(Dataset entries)
━━━━━━━━
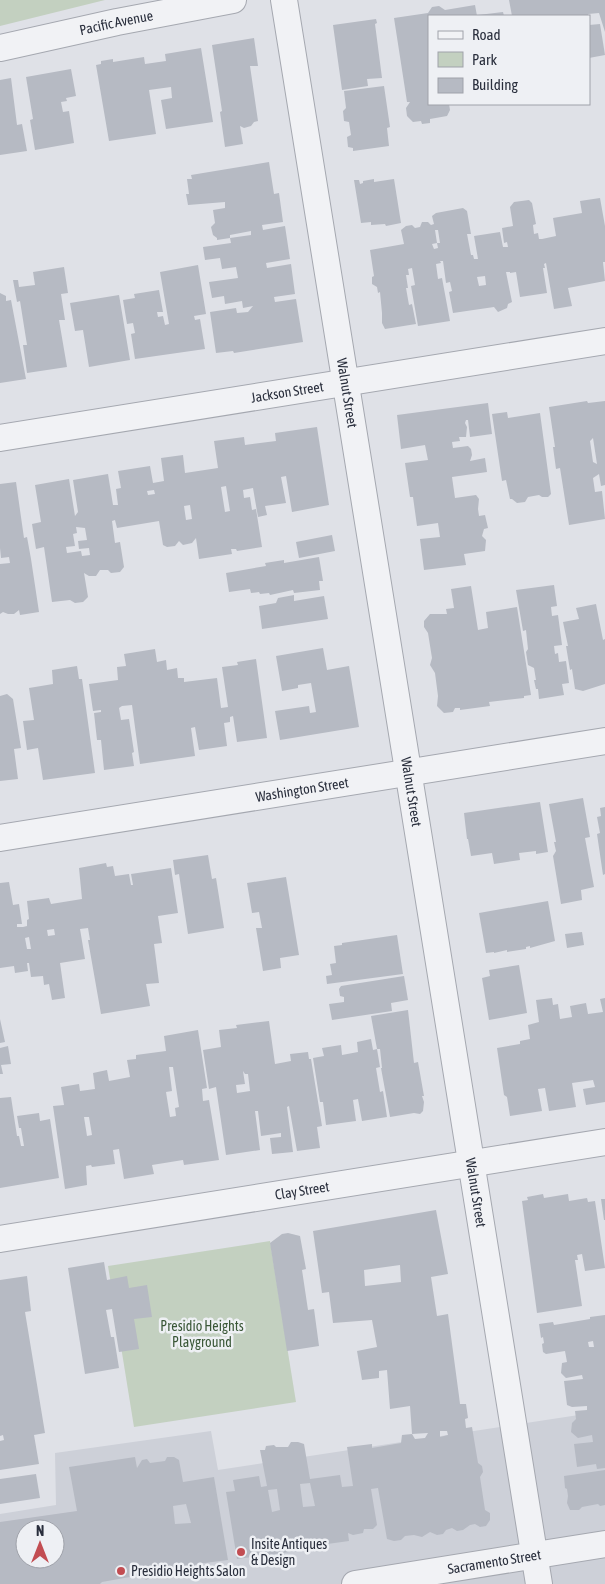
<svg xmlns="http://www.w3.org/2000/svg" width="605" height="1584" font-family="'Asap Condensed',sans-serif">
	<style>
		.built { fill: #cdd0d8; fill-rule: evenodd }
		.green { fill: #c3d0c0 }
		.building { fill: #b6bac3; fill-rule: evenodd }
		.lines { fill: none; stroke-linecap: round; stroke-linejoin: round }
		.minor-casing { stroke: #a5a8b0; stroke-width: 28 }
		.minor { stroke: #f1f2f5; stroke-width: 26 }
		.poi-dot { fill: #c24d52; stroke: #eef0f4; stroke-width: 2 }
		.labels { text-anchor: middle; stroke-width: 5; stroke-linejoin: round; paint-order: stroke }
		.street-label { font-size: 14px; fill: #292e3c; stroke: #eef0f4 }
		.park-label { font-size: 14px; fill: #3a5737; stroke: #eef0f4 }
		.poi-label { font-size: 14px; fill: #292e3c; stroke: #eef0f4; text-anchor: start }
	</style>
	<rect width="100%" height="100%" fill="#dfe1e7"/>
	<path class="built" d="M605 1411V1584H0V1514L56 1505 55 1453 211 1431 218 1470ZM25 1529H55V1559H25Z"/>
	<g class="green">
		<polygon points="0,0 105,0 0,26"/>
		<polygon points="270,1241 296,1402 134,1427 108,1266"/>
	</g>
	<g class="building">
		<polygon points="509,0 605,0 605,32 599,13 588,14 589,16 512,16"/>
		<polygon points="475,5 477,16 429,16 429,104 449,104 450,110 447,116 430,119 430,123 422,124 421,121 413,122 407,116 406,108 410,102 407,102 394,18 428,13 432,7 439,6 445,10"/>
		<polygon points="503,12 504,16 478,16 478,15"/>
		<polygon points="376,19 377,23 375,24 382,78 367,79 368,86 342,90 333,25"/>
		<polygon points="600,24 605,55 589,58 589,25"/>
		<polygon points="254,38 258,66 250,66 258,121 254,122 251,126 244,128 240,126 243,144 225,147 220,112 222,111 212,45"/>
		<polygon points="201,48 213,122 166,129 161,100 172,98 171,87 149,90 156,134 109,141 96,65 101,64 101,61 113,59 113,62 144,57 145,64 166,61 165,54"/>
		<polygon points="71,69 76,96 66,98 67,101 61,102 63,112 69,111 74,143 35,150 30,120 33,119 26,77"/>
		<polygon points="11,78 17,125 22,124 27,151 0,155 0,80"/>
		<polygon points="384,86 390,127 387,128 389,146 353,151 353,148 348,147 347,137 351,135 349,122 344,121 343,111 346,108 344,91"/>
		<path d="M269 162 274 194 279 193 283 222 262 225 263 230 285 226 290 259 266 263 267 268 291 264 295 294 274 297 275 302 296 299 303 342 234 353 233 351 216 353 210 312 236 308 237 313 248 312 253 306 243 308 242 301 225 304 224 296 212 298 209 282 238 278 236 267 222 269 220 258 205 260 203 247 231 243 230 238 217 240V238L213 235 211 227 215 223 213 210 225 208V202L188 205 186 194H189L187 179H192L191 175ZM251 231V235L230 238V235Z"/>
		<polygon points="374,179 374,182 394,179 401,223 386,226 385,224 371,225 371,222 361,223 354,180 359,180 360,184 363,183 363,181"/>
		<path d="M600 198 605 226V262H603L605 281 568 288 572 306 554 309 546 263 544 264 545 268H543L547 293 520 297 516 272 510 273V272H506L512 302 508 304 507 308 498 312 494 307 453 313 449 292 452 291 450 282 446 283 443 261H440L441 263 436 264 438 279 442 278 450 321 418 326 411 286 415 285 412 268 408 269 409 275H406L408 288H406L409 305 412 304 416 324 385 329 382 323V313L380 292 378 293 377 287 372 284V277L374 276 370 250 404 244 401 230 406 226 412 225 415 228 420 227 422 222H428L431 225 434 224 432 216 436 213 463 208 467 211 471 234H467L471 255H473L474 259H478L474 236 500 232 503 247H508L507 242 504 243 502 228 513 226 510 207 514 202 529 200 532 203 536 224 533 225 534 234 538 233 539 239H542L556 236 553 218 582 213 580 201ZM435 230H438L440 243H437L438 248 434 249 432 244 437 243ZM485 276 486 285 479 286 477 277Z"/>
		<polygon points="198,265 206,314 194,316 195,320 200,319 205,349 135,359 131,334 135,333 133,323 127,324 123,300 135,298 134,294 159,290 163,312 157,312 158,317 163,316 165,325 169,324 160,272"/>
		<polygon points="64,267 68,293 61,294 65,320 59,320 67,367 27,373 23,345 27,345 20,301 17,302 13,280 18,280 19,287 35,285 33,272"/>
		<polygon points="0,293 6,296 6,301 11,300 26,379 0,383"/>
		<polygon points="119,295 130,360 89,367 83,330 75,331 70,303"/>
		<path d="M587 401 588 403 605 401V485L601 486 599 474 593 478 595 492 602 491 605 519 569 525 560 468 556 469 553 447H555L549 407ZM593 438 597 464 593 462 590 441Z"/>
		<polygon points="488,403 492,434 470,437 468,420 466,420 465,423 467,427 466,437 459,437 460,441 452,442 453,448 468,446 471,449 472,455 470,461 485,458 487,472 452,477 455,498 476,495 479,499 478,509 479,516 485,515 488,528 484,529 482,536 486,540 485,551 464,554 466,565 424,570 420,539 440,537 438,523 417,526 413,497 410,497 405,463 428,460 425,445 401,449 397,415"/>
		<polygon points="507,412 508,418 540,413 551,494 548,497 542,497 539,495 528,497 525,502 517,503 512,499 510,499 506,480 502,481 492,414"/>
		<path d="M317 427 329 505 292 512 286 476 281 477 286 503 265 506 267 515 258 517 253 488 243 490 244 498 250 497 252 510 256 509 262 547 237 551 236 549H231L232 554 199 559 196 538 192 543 183 545 179 541 175 546 167 547 163 545 159 521 117 528 115 520 112 521 115 543 120 542 124 567 120 572 111 573 108 570H100L96 576H89L84 573 88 597 83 602 75 603 70 600 52 602 44 547 36 549 32 524 41 522 35 485 69 479 75 516 78 512 73 480 108 474 113 505H118L116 489 121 488 118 471 150 466 153 483 164 481 161 458 183 455 185 473 218 468 214 441 244 437 245 445 276 441 275 433ZM226 486 230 511 225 512 221 487ZM154 490 155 494 148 495 147 491ZM190 505 192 519 186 520 184 506ZM76 527 85 528 87 540 78 541 79 549 89 548 90 555 82 556 81 551 67 553 66 547 75 546 73 534 77 533Z"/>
		<polygon points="16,482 24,538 27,537 31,559 39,612 20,615 19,610 14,614 8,614 3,612 0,614 0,564 10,563 9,557 1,558 0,548 0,484"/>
		<polygon points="332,535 335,551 299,558 296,542"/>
		<polygon points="319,557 323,581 319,581 320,590 294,593 293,590 270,595 269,593 260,594 259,592 251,593 250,589 229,592 226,573 266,566 265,563 284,560 284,563"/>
		<polygon points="554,585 557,606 551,607 552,616 558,615 562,645 554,646 555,654 558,653 559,662 566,661 569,683 562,684 564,695 539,699 538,689 536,689 534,680 536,680 534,668 528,665 526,652 528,649 526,630 523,631 516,590"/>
		<polygon points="471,586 478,630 488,628 486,612 517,607 531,695 524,696 524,698 489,702 490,706 460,710 460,708 455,708 453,712 444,713 437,706 438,696 435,673 430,665 432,658 428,633 424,627 424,621 430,614 447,614 446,609 454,608 451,589"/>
		<polygon points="294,595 294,601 324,596 328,619 262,629 259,606 276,603 278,598"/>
		<polygon points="596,604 603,640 605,639 605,684 583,691 575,689 572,669 570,670 566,646 568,646 563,622 579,619 576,608"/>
		<polygon points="323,648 327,670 349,666 359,727 280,740 275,711 309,706 310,713 316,712 311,683 298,685 298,688 282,691 276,656"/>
		<polygon points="155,649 157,662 166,660 167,670 177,668 178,678 184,678 184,682 217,678 221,708 228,707 222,667 238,665 237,662 256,659 267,738 237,742 233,716 230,717 230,722 224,723 227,746 199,750 195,727 191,728 195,756 140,764 132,705 122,706 119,708 121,720 129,719 134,752 132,753 134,766 104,770 101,740 97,740 94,713 101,712 101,710 93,711 89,684 118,680 117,667 126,666 124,654"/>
		<polygon points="77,666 79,679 82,679 95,773 43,780 38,748 27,750 23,721 34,720 29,688 53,684 52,670"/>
		<polygon points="7,694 13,699 21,748 14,749 18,779 0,781 0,696"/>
		<polygon points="583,798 590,837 585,838 594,887 581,890 582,900 561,904 553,856 556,851 554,842 556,842 549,804"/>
		<polygon points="540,802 548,852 536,854 536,851 519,853 520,860 494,864 492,853 471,856 468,839 467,839 464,813"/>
		<polygon points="605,807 605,874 603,875 597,834 600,833 597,817 601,816 600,808"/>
		<polygon points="208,855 212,879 216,878 224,928 188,934 179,874 175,875 173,860"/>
		<path d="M106 863 107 867 113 866 115 876 129 874 131 885H133L131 874 171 868 178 913 158 916 162 943 154 944 159 983 146 984 150 1006 101 1014 88 940H90L88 928 80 929 85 959 60 963 65 998 52 1000 49 984 44 985 43 976 31 977 29 963H27L28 971 15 973 14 966 0 968V883L9 882 13 905 19 904 22 924H17V927H23L27 926V920L29 919 27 901 49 898 51 904 82 899 79 868ZM54 929 55 935 48 936 47 930ZM29 937 31 949H27L25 938Z"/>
		<polygon points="286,877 299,955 280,958 281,968 263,971 256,928 262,928 259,912 252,913 247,883"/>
		<polygon points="548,901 555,941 530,948 530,946 526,947 526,949 507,952 507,950 494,953 494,952 486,953 479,913"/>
		<polygon points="582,932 584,945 567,948 565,934"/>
		<polygon points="397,935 403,974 327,984 326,976 332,975 330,964 336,963 334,946 342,945 342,943"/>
		<polygon points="519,965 527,1013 489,1020 482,978 490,976 489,970"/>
		<polygon points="404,976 408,1000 391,1003 392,1011 332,1020 329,1004 344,1002 344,997 340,996 339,989 341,986"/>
		<polygon points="552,998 553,1005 558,1004 560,1019 572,1017 570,1006 586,1003 588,1014 603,1012 600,999 605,998 605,1102 586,1105 583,1089 595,1087 593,1080 572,1083 576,1107 549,1111 545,1088 538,1089 542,1111 510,1116 507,1097 504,1095 497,1048 520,1044 520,1041 530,1039 528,1025 539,1022 536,1000"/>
		<polygon points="408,1010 414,1063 418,1062 424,1096 422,1096 424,1102 423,1111 420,1114 414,1113 390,1117 381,1068 382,1068 380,1049 377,1049 380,1067 376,1068 380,1092 383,1091 387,1117 362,1121 358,1099 353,1100 356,1121 326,1125 323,1102 320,1102 313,1058 324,1056 322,1048 341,1045 342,1055 358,1052 357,1042 371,1039 373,1050 377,1049 371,1016"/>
		<polygon points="0,1019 5,1042 0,1043"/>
		<path d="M269 1021 275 1064 291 1061 290 1054 308 1052 309 1059H311L322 1126 317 1127 320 1148 297 1151 289 1106 287 1107 293 1152 272 1154 270 1138 281 1137V1133L261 1136 258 1111H255L260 1150 226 1155 216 1087 209 1089 203 1050 221 1047 219 1030 237 1028 236 1025ZM243 1071 245 1074H248L250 1091 237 1093 236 1085 245 1084Z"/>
		<path d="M198 1030 207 1088 202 1089 203 1101 209 1100 219 1160 184 1165 183 1160 152 1165 154 1174 124 1179 119 1149 113 1150 115 1164 92 1167 91 1165 86 1166 87 1185 65 1189 53 1106 64 1105 61 1087 79 1084 80 1091 95 1089 93 1073 107 1070 109 1081 130 1077 127 1060 136 1059V1055L166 1051 164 1036ZM169 1067H173L179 1107 175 1108 176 1116 170 1117 166 1092 172 1091ZM84 1117H89L92 1135 87 1136Z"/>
		<polygon points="8,1046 11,1064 1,1065 3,1074 0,1074 0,1048"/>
		<polygon points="11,1097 17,1136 19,1136 21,1146 24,1146 21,1128 19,1128 17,1116 39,1113 40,1121 50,1119 59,1178 0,1188 0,1098"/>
		<polygon points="543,1194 544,1198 568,1194 569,1201 587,1198 588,1202 595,1201 605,1268 585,1271 582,1254 577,1255 578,1260 575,1260 582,1306 537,1313 522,1201 528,1200 527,1197"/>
		<polygon points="601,1199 605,1199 605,1220 604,1220"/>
		<path d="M436 1210 448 1274 431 1277 437 1316 448 1314 459 1396 460 1404H466L468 1418 465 1419 466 1428 472 1427 478 1463 482 1466 483 1472 480 1477 485 1510 490 1513V1520L486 1526 480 1527 475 1524 470 1525 463 1530 457 1531 452 1528 446 1530 443 1534 437 1535 430 1532 422 1537 414 1535 405 1536 401 1540 394 1541 387 1539 378 1488 371 1489 377 1525 373 1529H364L363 1533 353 1535 348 1533 349 1541 320 1545V1548L237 1559 226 1492 235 1491 233 1480 259 1476 261 1487 267 1486 260 1450H265L266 1446 274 1445 276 1447H288L291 1442H298L304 1444 310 1479 340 1475 342 1487 353 1486 347 1447 372 1444V1448L401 1443 402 1435 412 1434 415 1439 425 1438 428 1433 412 1434 410 1406 390 1409 387 1370 379 1371V1378L362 1380 357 1351 377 1347 372 1320 333 1323 329 1292 322 1293 313 1231ZM400 1265 401 1282 365 1286 364 1270ZM440 1431H447L448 1435 440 1437ZM310 1483 315 1506 303 1507 300 1484ZM277 1489 280 1510 272 1512 268 1490Z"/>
		<polygon points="288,1233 300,1236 306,1269 302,1270 308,1310 314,1309 319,1346 287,1351 270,1243 282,1234"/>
		<polygon points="104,1262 107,1280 127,1276 129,1288 147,1285 152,1317 134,1319 139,1349 119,1352 112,1309 106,1310 111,1337 114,1337 119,1368 85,1374 68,1268"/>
		<polygon points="27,1276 31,1311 25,1312 45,1433 34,1435 39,1464 0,1470 0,1441 4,1440 3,1435 0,1436 0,1280"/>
		<path d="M605 1315V1468L597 1469 596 1464 577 1467 574 1444 593 1442 592 1435 578 1438 571 1432 572 1423 576 1419 575 1411 587 1410V1406L572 1407 567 1405 564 1381 583 1379 582 1375 566 1378 561 1373 562 1363 567 1362 565 1351 546 1354 543 1352 542 1344 544 1343 543 1337 541 1338 539 1324 553 1322 554 1325 590 1319V1317ZM593 1341 594 1347H589L588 1342Z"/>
		<path d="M135 1457 137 1468 142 1460 147 1459 150 1463 165 1461 167 1457H174L179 1460 183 1482 214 1477 228 1560 197 1564 184 1572 180 1568 167 1570 164 1574 156 1576 153 1573 151 1577 146 1580 141 1575 102 1582 100 1584H0V1522L77 1511 69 1467ZM186 1504 191 1523 175 1524 173 1506ZM25 1529H55V1559H25Z"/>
		<polygon points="605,1470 605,1505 600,1506 598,1504 582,1507 579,1510 570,1510 567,1503 568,1496 567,1489 565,1488 564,1476"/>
		<polygon points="36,1474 40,1498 0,1504 0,1479"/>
	</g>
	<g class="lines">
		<g class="minor-casing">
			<g id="minor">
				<path id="s1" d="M284 0 539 1584"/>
				<path id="s2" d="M0 48 117 22 233 0"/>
				<path id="s3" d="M0 438 605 341"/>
				<path id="s4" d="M0 838 605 741"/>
				<path id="s5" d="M0 1239 605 1142"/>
				<path id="s6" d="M355 1584 605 1544"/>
			</g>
		</g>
		<use href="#minor" class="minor"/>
	</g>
	<g class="poi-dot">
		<circle cx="241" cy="1552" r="5"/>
		<circle cx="121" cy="1571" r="5"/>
	</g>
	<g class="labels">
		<g class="street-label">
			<text dy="5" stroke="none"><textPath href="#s2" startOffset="119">Pacific Avenue</textPath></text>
			<text dy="5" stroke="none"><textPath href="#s3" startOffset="291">Jackson Street</textPath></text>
			<text dy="5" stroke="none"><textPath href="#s1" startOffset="398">Walnut Street</textPath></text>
			<text dy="5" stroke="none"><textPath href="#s4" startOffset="306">Washington Street</textPath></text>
			<text dy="5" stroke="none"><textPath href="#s1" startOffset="802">Walnut Street</textPath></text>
			<text dy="5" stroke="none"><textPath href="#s5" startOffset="306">Clay Street</textPath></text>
			<text dy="5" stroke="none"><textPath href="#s1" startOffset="1208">Walnut Street</textPath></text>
			<text dy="5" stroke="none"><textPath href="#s6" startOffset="141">Sacramento Street</textPath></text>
		</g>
		<g class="park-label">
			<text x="202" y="1331">Presidio Heights<tspan x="202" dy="16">Playground</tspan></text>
		</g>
		<g class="poi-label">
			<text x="251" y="1549">Insite Antiques<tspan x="251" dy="16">&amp; Design</tspan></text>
			<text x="131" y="1576">Presidio Heights Salon</text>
		</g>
	</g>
	<rect x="428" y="15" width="162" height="90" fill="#eef0f4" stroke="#9fa2aa"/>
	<rect x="438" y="31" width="25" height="8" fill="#f1f2f5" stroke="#9fa2aa"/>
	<text x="472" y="40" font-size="15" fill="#292e3c">Road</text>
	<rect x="438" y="52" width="25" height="15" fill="#c3d0c0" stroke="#9fa2aa"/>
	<text x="472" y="65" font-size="15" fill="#292e3c">Park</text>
	<rect x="438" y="78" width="25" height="15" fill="#b6bac3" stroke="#9fa2aa"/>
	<text x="472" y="90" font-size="15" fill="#292e3c">Building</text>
	<g transform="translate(40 1544)"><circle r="24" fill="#eef0f4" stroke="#9fa2aa"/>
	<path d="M0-4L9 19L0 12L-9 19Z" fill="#c24d52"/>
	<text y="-8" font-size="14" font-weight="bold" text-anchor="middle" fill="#292e3c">N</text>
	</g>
</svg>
━━━━━━━━
### Requirement
Look through the data and gather every line with the string "lines" in it.

### Answer box
		.lines { fill: none; stroke-linecap: round; stroke-linejoin: round }
	<g class="lines">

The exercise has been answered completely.